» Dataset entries

┏━━

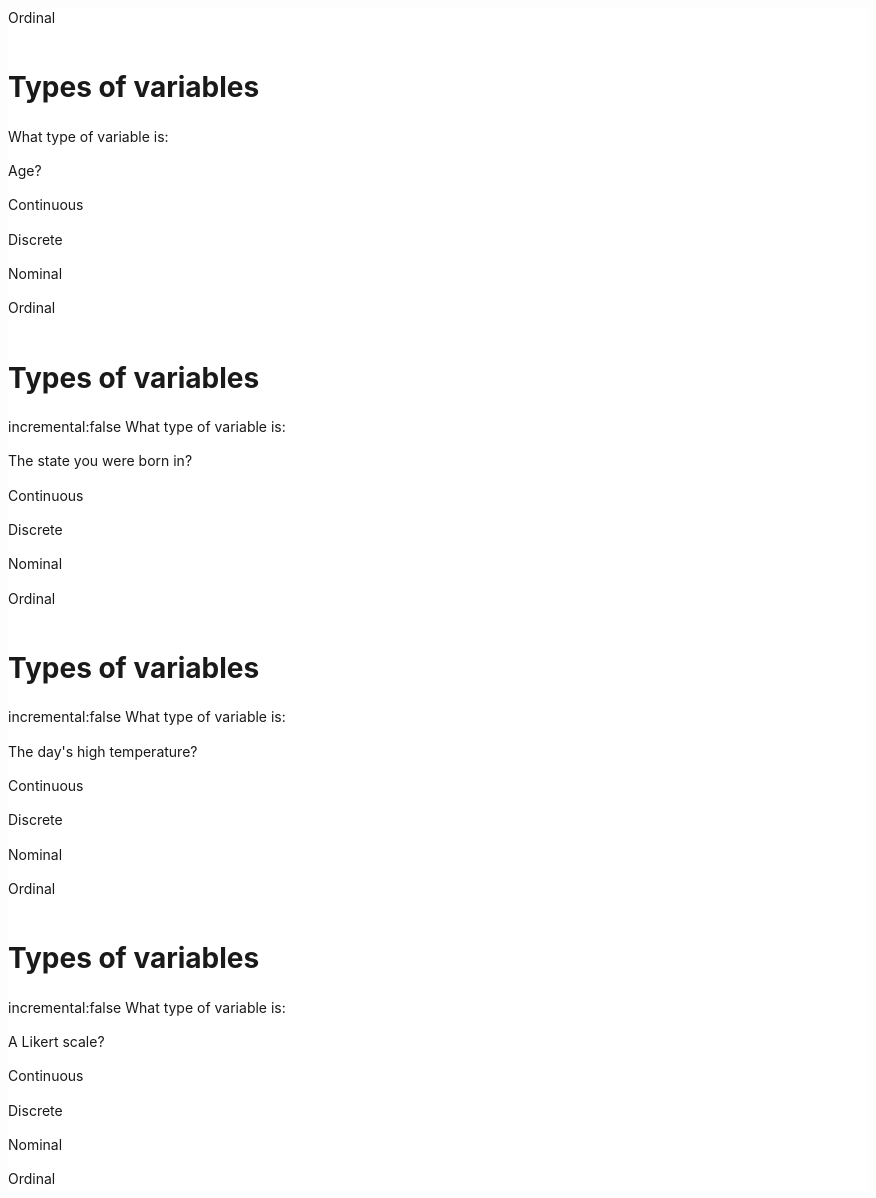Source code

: Ordinal

Types of variables
====
What type of variable is:

Age?

Continuous

Discrete

Nominal

Ordinal


Types of variables
====
incremental:false
What type of variable is:

The state you were born in?

Continuous

Discrete

Nominal

Ordinal


Types of variables
====
incremental:false
What type of variable is:

The day's high temperature?

Continuous

Discrete

Nominal

Ordinal

Types of variables
====
incremental:false
What type of variable is:

A Likert scale?

Continuous

Discrete

Nominal

Ordinal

┗━━

» Problem
Return the data word for word without its pictures.

» Answer for the task
Source code

: Ordinal

Types of variables
====
What type of variable is:

Age?

Continuous

Discrete

Nominal

Ordinal


Types of variables
====
incremental:false
What type of variable is:

The state you were born in?

Continuous

Discrete

Nominal

Ordinal


Types of variables
====
incremental:false
What type of variable is:

The day's high temperature?

Continuous

Discrete

Nominal

Ordinal

Types of variables
====
incremental:false
What type of variable is:

A Likert scale?

Continuous

Discrete

Nominal

Ordinal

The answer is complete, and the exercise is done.